START Listed entries

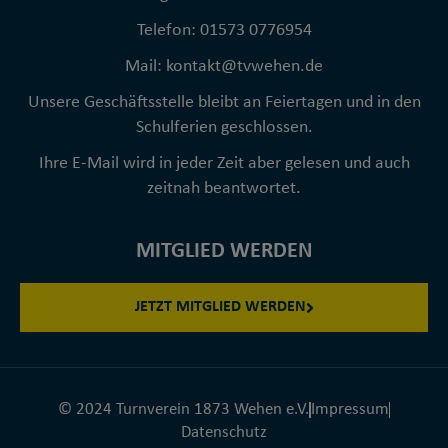
Telefon: 01573 0776954
Mail: kontakt@tvwehen.de
Unsere Geschäftsstelle bleibt an Feiertagen und in den
Schulferien geschlossen.
Ihre E-Mail wird in jeder Zeit aber gelesen und auch
zeitnah beantwortet.
MITGLIED WERDEN
JETZT MITGLIED WERDEN
© 2024 Turnverein 1873 Wehen e.V.
Impressum
Datenschutz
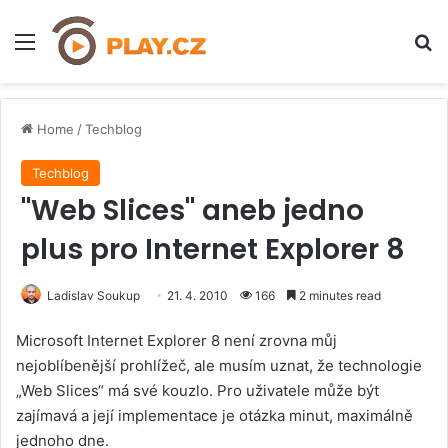
Menu
H
Home
/
Techblog
Techblog
"Web Slices" aneb jedno
plus pro Internet Explorer 8
Ladislav Soukup
21. 4. 2010
166
2 minutes read
Microsoft Internet Explorer 8 není zrovna můj
nejoblíbenější prohlížeč, ale musím uznat, že technologie
„Web Slices“ má své kouzlo. Pro uživatele může být
zajímavá a její implementace je otázka minut, maximálně
jednoho dne.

END Listed entries

Aim of the task
Rewrite the data above with "Techblog" replaced by "Blog" everywhere it occurs and everything else left unchanged. Don't include the pictures.

Solution to the problem
Telefon: 01573 0776954
Mail: kontakt@tvwehen.de
Unsere Geschäftsstelle bleibt an Feiertagen und in den
Schulferien geschlossen.
Ihre E-Mail wird in jeder Zeit aber gelesen und auch
zeitnah beantwortet.
MITGLIED WERDEN
JETZT MITGLIED WERDEN
© 2024 Turnverein 1873 Wehen e.V.
Impressum
Datenschutz
Menu
H
Home
/
Blog
Blog
"Web Slices" aneb jedno
plus pro Internet Explorer 8
Ladislav Soukup
21. 4. 2010
166
2 minutes read
Microsoft Internet Explorer 8 není zrovna můj
nejoblíbenější prohlížeč, ale musím uznat, že technologie
„Web Slices“ má své kouzlo. Pro uživatele může být
zajímavá a její implementace je otázka minut, maximálně
jednoho dne.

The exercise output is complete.